Ходуном ходят на столе стаканы, расплескивая теплое шампанское.
Вертуном крутятся есенинские желтые пятки.
– Mitschatelno!
Есенин останавливается. На побледневшем лбу крупные, холодные капли. Глаза тоже как холодные, крупные, почти бесцветные злые капли.
– Изадора, сигарет!
Дункан подает Есенину папиросу.
– Шампань!
И она идет за шампанским.
Есенин выпивает залпом стакан и тут же наливает до краев второй.
Дункан завязывает вокруг его шеи свои нежные и слишком мягкие руки.
На синие фаянсовые блюдца будто проливается чай, разбавленный молоком. Она шепчет:
– Essenin krepkii!.. oschegne krepkii.
Таких ночей стало семь в неделю и тридцать в месяц.
Как-то я попросил у Изадоры Дункан воды.
– Qu’est-ce que c’est «vodi»?
– L’eau[10].
– L’eau?
Изадора забыла, что вода тоже может утолять жажду.
Шампань, коньяк, водка.
В начале зимы Почем-Соль должен был уехать на Кавказ. Стали обдумывать, как вытащить из Москвы Есенина. Соблазняли и соблазнили Персией.
На го́ре Есенин опоздал к поезду.
Почем-Соль пожертвовал Лёвой в «инженерской» фуражке.
После третьего звонка беднягу высадили из вагона с тем, чтобы, захватив Есенина, догонял вместе с ним вагон в Ростове.
Выбрались они дней через семь.
Из Ростова я получил открытку:
Милый Толя. Черт бы тебя побрал за то, что ты меня вляпал во всю эту историю.
Во-первых, я в Ростове сижу у Нины и ругаюсь на чем свет стоит.
Вагон ваш, конечно, улетел. Лёва достал купе, но в таких купе ездить – все равно что у турок на колу висеть, да притом я совершенно разуверился во всех ваших возможностях. Это все за счет твоей молодости и его глупости. В четверг еду в Тифлис и буду рад, если встречусь с Мишей, тогда конец всем этим мукам.
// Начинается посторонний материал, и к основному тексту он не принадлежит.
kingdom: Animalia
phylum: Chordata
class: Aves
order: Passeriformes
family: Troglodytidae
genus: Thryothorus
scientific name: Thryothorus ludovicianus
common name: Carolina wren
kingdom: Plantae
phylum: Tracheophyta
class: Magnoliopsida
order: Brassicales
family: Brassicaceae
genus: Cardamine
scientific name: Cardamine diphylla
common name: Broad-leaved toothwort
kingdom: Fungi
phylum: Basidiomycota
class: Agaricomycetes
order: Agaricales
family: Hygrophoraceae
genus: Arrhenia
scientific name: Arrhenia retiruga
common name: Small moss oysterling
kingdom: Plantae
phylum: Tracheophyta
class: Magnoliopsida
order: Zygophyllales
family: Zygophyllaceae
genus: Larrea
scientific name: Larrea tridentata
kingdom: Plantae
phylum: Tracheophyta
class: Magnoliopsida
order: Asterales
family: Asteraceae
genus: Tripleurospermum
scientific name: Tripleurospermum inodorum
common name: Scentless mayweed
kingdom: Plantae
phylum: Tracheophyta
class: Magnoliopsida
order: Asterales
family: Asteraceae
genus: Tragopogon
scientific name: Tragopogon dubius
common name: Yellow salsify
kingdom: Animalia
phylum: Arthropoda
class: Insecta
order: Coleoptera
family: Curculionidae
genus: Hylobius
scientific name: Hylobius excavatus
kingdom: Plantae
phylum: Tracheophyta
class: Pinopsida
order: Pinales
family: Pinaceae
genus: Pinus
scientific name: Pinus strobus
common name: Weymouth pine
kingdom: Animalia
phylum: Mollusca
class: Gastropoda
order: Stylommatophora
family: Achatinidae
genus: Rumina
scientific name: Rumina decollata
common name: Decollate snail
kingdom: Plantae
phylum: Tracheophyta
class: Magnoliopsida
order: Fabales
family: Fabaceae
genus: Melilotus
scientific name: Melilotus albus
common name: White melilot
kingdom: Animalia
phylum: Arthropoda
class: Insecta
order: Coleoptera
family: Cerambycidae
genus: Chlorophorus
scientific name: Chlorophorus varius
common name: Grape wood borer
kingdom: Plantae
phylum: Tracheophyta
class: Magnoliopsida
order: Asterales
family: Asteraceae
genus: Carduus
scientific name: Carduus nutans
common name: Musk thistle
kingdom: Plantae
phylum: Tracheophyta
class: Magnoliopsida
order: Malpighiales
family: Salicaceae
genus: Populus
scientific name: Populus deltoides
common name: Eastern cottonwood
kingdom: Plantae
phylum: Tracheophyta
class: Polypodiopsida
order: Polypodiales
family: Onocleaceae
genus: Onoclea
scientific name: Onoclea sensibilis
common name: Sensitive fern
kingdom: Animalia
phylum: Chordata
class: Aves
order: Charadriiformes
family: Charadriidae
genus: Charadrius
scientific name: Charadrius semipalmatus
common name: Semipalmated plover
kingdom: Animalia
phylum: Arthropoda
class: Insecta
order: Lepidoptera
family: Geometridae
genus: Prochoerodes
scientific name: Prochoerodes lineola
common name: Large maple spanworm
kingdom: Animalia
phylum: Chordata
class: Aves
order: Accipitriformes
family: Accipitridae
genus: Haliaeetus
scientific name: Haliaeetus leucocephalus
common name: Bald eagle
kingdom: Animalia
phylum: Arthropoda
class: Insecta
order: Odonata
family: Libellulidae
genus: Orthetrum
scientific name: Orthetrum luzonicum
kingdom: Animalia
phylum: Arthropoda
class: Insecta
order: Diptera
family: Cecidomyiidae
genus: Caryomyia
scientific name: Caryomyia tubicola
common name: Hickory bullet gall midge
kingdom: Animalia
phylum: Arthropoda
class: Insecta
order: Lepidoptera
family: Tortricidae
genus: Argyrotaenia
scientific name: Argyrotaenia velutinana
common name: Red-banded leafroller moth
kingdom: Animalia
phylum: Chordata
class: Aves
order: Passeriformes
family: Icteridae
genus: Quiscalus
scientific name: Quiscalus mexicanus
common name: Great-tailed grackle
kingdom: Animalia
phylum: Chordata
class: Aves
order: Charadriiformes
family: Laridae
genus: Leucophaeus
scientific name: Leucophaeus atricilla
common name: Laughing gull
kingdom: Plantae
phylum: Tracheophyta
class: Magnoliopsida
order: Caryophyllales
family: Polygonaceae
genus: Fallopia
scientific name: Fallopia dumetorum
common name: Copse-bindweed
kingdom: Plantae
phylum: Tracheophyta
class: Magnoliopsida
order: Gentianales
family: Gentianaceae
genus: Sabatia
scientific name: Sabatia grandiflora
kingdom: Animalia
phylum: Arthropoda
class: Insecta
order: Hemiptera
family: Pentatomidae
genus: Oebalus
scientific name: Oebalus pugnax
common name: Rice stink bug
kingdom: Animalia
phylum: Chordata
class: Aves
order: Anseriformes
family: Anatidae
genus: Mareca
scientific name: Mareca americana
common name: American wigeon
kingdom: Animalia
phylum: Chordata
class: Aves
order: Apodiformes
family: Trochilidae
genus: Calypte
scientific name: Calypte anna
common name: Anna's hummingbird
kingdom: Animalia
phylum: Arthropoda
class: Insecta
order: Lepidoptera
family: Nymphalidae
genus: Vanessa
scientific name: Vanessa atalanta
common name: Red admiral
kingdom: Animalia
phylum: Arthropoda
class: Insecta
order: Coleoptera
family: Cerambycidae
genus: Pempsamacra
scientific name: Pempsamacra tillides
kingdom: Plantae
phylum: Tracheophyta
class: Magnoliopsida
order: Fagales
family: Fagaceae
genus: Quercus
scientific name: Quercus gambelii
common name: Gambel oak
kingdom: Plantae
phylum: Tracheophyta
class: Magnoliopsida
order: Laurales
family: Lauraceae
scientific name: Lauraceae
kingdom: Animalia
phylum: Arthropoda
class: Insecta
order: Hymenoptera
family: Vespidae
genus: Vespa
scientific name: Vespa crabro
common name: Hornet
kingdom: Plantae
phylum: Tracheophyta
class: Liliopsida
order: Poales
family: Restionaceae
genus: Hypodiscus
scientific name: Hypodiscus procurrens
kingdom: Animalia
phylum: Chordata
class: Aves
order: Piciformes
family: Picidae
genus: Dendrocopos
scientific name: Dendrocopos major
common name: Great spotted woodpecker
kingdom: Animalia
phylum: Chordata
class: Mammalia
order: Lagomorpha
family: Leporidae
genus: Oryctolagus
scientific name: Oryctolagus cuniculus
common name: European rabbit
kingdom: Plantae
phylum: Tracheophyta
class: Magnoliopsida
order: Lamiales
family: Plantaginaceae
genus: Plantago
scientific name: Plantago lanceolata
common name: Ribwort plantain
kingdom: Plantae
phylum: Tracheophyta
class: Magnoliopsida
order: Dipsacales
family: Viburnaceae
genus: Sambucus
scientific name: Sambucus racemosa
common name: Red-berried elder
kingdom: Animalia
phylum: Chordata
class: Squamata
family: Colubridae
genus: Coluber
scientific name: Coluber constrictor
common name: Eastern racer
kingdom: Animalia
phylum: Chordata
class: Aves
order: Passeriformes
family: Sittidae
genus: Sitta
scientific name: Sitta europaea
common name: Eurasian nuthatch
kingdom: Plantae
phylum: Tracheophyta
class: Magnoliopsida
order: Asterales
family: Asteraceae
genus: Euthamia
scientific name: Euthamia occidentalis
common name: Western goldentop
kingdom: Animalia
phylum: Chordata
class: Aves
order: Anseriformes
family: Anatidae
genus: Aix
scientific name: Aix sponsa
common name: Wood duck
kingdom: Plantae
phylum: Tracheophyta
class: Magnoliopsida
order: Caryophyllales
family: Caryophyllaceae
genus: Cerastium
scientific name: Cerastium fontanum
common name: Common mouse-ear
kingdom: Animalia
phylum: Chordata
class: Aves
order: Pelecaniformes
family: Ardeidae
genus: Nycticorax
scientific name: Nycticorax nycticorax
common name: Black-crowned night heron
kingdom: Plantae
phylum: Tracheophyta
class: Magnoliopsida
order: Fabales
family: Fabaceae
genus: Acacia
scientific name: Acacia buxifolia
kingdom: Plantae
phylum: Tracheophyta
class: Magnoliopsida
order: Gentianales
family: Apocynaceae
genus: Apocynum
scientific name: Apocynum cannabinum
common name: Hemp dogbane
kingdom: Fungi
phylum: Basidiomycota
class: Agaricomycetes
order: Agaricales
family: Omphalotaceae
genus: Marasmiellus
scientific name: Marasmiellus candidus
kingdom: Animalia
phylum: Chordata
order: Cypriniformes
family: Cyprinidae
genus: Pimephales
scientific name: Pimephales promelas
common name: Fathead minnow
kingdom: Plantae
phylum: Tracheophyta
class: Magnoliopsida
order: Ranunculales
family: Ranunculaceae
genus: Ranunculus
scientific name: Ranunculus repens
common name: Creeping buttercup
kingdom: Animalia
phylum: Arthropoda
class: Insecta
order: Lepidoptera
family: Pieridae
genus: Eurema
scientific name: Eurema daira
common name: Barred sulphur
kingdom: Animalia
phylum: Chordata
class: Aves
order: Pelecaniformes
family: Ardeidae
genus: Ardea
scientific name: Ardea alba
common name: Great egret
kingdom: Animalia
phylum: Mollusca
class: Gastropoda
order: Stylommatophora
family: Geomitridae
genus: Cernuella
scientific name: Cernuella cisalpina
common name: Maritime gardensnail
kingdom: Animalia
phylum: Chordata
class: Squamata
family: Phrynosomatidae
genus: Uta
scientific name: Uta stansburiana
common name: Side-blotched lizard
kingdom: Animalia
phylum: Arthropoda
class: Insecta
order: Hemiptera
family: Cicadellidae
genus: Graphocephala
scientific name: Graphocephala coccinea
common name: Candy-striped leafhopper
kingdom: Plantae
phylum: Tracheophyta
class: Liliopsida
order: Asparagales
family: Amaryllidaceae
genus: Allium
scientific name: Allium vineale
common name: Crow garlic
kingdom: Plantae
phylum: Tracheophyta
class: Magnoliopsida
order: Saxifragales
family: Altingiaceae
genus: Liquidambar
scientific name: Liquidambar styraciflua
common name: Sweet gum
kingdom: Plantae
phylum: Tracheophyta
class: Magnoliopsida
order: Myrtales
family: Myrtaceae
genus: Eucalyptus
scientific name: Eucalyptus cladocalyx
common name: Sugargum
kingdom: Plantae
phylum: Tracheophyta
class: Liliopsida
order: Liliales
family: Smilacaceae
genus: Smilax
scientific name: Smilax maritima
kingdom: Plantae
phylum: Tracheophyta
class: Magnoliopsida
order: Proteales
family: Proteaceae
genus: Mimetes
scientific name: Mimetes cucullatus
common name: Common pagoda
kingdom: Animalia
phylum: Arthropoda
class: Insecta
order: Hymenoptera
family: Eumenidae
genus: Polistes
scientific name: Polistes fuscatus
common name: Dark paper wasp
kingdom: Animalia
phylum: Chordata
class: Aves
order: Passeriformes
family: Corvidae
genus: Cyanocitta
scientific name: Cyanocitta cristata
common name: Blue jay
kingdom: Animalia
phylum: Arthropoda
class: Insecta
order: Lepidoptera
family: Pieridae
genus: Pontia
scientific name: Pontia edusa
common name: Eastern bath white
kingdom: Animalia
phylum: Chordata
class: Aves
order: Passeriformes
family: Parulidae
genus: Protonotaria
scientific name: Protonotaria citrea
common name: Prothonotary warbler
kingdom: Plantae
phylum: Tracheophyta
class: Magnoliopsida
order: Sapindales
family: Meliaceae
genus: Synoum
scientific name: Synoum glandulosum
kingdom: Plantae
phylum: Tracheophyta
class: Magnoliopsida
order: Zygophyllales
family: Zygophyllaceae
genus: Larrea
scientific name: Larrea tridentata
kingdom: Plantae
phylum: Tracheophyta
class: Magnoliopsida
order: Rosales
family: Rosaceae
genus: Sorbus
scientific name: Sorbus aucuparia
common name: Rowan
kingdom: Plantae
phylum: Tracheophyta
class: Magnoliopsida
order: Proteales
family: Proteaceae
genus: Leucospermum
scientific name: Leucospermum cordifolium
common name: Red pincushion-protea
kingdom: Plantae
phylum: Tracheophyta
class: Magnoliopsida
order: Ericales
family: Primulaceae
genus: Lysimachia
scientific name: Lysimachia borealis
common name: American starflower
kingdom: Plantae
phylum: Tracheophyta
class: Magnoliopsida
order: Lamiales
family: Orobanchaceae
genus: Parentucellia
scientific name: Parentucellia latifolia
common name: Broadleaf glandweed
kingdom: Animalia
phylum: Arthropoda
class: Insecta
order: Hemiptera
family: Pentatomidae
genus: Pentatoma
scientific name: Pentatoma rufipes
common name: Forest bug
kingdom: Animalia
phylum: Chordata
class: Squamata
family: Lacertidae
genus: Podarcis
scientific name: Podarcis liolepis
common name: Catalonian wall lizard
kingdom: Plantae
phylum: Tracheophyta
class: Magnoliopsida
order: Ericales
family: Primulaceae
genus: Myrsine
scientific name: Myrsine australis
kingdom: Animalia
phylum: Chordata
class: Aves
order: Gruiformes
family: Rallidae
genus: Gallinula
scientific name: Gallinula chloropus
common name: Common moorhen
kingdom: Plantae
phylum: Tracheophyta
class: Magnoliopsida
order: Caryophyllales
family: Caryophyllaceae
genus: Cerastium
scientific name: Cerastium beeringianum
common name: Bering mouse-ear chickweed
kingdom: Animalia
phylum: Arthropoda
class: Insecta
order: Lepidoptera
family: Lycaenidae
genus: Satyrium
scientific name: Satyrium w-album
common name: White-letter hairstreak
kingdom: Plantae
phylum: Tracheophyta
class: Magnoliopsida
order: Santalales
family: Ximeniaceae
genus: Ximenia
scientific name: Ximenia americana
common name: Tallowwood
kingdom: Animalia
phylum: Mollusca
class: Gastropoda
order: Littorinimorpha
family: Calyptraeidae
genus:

Ростов – дрянь невероятная, грязь, слякоть и этот «Сегежа», который торгуется со всеми из-за двух копеек. С ним всюду со стыда сгоришь. Привет Изадоре, Ирме и Илье Ильичу. Я думаю, что у них воздух проветрился теперь и они, вероятно, уже забыли нас. Ну, да с глаз долой и из сердца вон. Плакать, конечно, не будем.
И дурак же ты, рыжий!
Да и я не умен, что послушался.
Проклятая Персия.
Сергей.
А на другой день после получения этого письма заявился обратно в Москву и Есенин самолично.
51
В маленький белый вагон туркестанских дорог вошла Вещь.
У Вещи нос искусной формы, мягкие золотистые волосы, хорошо нарисованы яркой масляной краской губы и прозрачной голубой акварелью глаза – недружелюбные, как нежилая, нетопленая комната.
Одновременно с большой Вещью в вагончике поселилось множество маленьких вещей: голубенькие скатерочки, плюшевые коврики, ламбрекенчики, серебряные ложки, вазочки, пепельницы, флакончики.
Когда Почем-Соль начинал шумно вздыхать, у большой Вещи на носу собирались сердитые складочки.
– Пожалуйста, осторожней! Ты разобьешь мое баккара́.
В таких случаях я не мог удержаться, чтобы не съязвить:
– А пузыречки вовсе не баккара́, а Брока́ра.
Вещь собирала губы в мундштучок.
– Конечно, Анатолий Борисович, если вы никогда в жизни не видели хорошего стекла и фарфора, вы можете так говорить. Вот у вас с Есениным на кроватях даже простыни бумажные, а у нас в доме кухарка, Анатолий Борисович, на таких спать постыдилась бы…
И Вещь, продев в иголочное ушко красную нитку, сосредоточенно начинала вышивать на хрустящем голландском полотне витиеватенькую монограмму, переплетая в ней начальные буквы имени Почем-Соли и своего.
В белом вагончике с каждым днем все меньше становилось нашего воздуха.
Вещи выдыхали свой – упрямый, въедливый и пахучий, как земляничное мыло.
У Почем-Соли стали округляться щеки, а мягонький набалдашничек на носу розоветь и чиновно салиться.